Istanbul is a hectic city with more than 14 million inhabitants. Despite the crowds of people and the chaotic traffic, the metropolis attracts more and more young people. Yes, Istanbul has charm. This is due not only to its multiculturalism and centuries of history, but also to the countless small food and drink stands which offer all sorts of treats.
We have made a list of the best snacks and drinks on every street corner and which complete any day in Istanbul. Enjoy your çay with simit!
If you go to Turkey and do not try Turkish tea you have missed out on the joy of “tavşan kanı” (Turkish for rabbit blood). The deep red, hot tea with its strong smell is served in small glasses with a curved waist on traditionally ornamented saucers at any time of the day. Most Turks do not leave the house without drinking at least one glass of çay. If you’re pressed for time, you can also enjoy çay on the ferry between Europe and Asia.
Many people from Istanbul start their day with a glass of freshly squeezed orange juice. In contrast to how expensive it is in Germany you can get this dose of vitamins on many street corners for just one lira. If you like you can also include fresh pomegranates, carrots, apples, grapefruits or pineapples.

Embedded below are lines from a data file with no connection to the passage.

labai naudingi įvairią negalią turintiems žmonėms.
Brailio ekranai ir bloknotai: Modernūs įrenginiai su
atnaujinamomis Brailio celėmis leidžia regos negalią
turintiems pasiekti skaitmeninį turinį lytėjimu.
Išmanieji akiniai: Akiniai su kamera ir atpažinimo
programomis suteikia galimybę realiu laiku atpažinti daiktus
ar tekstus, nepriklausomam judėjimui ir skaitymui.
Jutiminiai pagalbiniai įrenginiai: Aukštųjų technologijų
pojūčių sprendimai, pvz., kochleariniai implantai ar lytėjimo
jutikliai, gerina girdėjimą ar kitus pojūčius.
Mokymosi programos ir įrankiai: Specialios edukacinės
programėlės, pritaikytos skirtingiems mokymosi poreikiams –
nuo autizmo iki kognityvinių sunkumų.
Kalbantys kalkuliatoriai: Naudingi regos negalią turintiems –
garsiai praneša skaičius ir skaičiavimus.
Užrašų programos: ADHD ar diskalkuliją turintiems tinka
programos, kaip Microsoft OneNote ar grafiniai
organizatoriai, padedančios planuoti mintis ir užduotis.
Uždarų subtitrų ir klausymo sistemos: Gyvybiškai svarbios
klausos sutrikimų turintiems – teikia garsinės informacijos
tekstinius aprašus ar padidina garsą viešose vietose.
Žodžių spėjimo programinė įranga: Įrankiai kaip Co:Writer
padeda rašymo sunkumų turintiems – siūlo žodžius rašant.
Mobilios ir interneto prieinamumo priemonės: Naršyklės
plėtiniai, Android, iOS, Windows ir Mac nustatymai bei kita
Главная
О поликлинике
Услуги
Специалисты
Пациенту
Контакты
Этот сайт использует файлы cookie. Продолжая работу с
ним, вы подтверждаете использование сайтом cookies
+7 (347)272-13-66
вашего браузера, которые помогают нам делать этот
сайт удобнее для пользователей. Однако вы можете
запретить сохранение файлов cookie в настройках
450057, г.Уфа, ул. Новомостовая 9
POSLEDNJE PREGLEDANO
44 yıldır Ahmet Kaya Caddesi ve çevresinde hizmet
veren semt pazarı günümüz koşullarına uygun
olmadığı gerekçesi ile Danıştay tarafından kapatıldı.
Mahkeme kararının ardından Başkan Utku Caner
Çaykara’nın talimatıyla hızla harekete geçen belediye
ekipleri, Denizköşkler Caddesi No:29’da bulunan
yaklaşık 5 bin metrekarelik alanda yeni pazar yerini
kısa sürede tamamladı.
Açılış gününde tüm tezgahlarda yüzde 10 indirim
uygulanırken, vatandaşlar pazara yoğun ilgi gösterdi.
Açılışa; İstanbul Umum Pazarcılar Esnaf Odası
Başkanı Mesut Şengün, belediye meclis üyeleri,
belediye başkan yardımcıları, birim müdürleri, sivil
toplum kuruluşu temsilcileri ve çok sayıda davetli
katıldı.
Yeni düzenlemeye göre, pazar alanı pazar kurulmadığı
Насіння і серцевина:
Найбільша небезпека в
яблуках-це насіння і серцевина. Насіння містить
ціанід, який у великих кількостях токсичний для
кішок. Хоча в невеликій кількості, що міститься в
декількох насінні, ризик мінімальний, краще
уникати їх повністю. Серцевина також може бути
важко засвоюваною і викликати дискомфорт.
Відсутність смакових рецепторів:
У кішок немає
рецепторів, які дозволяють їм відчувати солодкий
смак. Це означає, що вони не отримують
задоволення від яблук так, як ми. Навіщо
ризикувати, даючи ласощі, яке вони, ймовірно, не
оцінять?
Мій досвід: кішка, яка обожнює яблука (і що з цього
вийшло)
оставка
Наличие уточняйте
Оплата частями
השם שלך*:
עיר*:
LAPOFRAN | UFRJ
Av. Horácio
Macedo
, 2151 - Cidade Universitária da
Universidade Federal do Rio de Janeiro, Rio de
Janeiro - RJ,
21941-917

Autumn has arrived and the boza sellers are back at work. The half sweet half sour drink is mainly sold during the colder months because it doesn’t last well in the heat. You have to taste the unusual mixture of millet, sugar, cinnamon, yeast, flour and yogurt.
If you drink çay on the ferry, you also have to buy a sesame ring – and a second one to feed the seagulls. Many sellers also offer cream cheese or Nutella to have alongside it.
If you can see a small cloud of smoke above a food stand, the chances are corn on the cob is sold there. You have the choice between the version cooked in the large pan or the crispy corn on the cob from the grill.
Either you like mussels or you do not. But either way, you have to try the Turkish version, filled with herbs and rice. For optimal taste, the seller drizzles lemon on the mussels and you can enjoy them in a single bite.
Kokoreç is also an acquired taste. It mainly consists of lamb intestine wrapped around a spit. This roll is grilled like a kebab, then spiced and served and served with bread or on a plate with salad.
Autumn is chestnut season. But you can also find chestnut vendors on Istanbul’s streets in the spring and summer. They usually stand next to corn sellers and sell their grilled chestnuts standing in a thick cloud of smoke. A sweet and healthy change.
Now let’s get to the sweet treats. The colourful palette of colourful pastes almost reminds you of an art lesson. But it is actually called macun şekeri, and it consists of a variety of flavours wrapped together on a stick which you can lick like a lollipop. This legacy of the Ottoman Empire dates back to the 15th century, when people believed in the healing powers of the sweet.
You will only find this unique ice cream from the city of Kahramanmaraş in Turkey. The manufacturing process is extremely difficult and lengthy, but it is all worth it. On the street, the sellers can be immediately recognized by their traditional red-gold costumes and the bells hanging from their stands. Be careful when buying: as soon as you think you have the ice cream cone in your hand, it is already gone. The cunning sellers know how to entertain tourists.
This list is by no means complete and represents only a fraction of the culinary delights that can be found on Istanbul’s streets. Ayran, balık ekmek, kumpir, döner, dürüm, baklava, lokma, şalgam suyu, mantı, çekirdek, börek, tandır, pide, köfte, gözleme, poğaça, salep and much more awaits you in Turkey.